REQUEST:
Transcribe exactly the line that contains "G04 APERTURE END LIST*" and every line after it to the end of the entries, and nothing more.

[Text-based design files]

[Start of section]

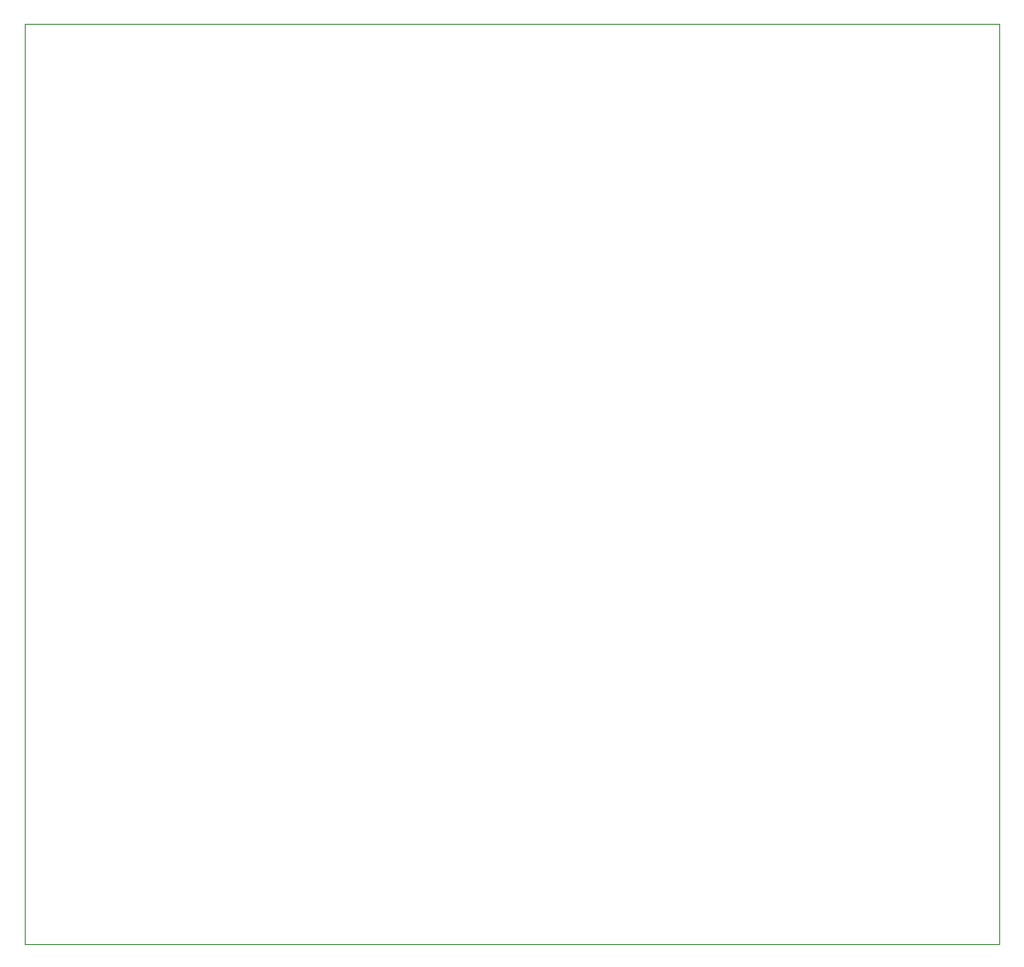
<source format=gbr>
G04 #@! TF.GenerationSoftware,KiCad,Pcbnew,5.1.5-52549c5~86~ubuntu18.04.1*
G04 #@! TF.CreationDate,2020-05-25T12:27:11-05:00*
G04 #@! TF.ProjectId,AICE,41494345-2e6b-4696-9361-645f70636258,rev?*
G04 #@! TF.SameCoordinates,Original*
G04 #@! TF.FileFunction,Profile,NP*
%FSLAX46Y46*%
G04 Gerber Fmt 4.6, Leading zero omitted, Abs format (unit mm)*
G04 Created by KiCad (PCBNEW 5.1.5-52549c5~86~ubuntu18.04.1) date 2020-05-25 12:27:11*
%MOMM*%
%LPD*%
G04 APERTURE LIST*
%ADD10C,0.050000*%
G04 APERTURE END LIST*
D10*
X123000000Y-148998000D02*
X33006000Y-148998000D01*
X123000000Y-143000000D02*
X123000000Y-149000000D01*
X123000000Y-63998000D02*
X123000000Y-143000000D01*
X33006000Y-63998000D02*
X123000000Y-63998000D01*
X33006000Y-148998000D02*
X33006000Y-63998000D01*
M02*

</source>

[End of section]

COMPLETED TASK:
G04 APERTURE END LIST*
D10*
X123000000Y-148998000D02*
X33006000Y-148998000D01*
X123000000Y-143000000D02*
X123000000Y-149000000D01*
X123000000Y-63998000D02*
X123000000Y-143000000D01*
X33006000Y-63998000D02*
X123000000Y-63998000D01*
X33006000Y-148998000D02*
X33006000Y-63998000D01*
M02*

</source>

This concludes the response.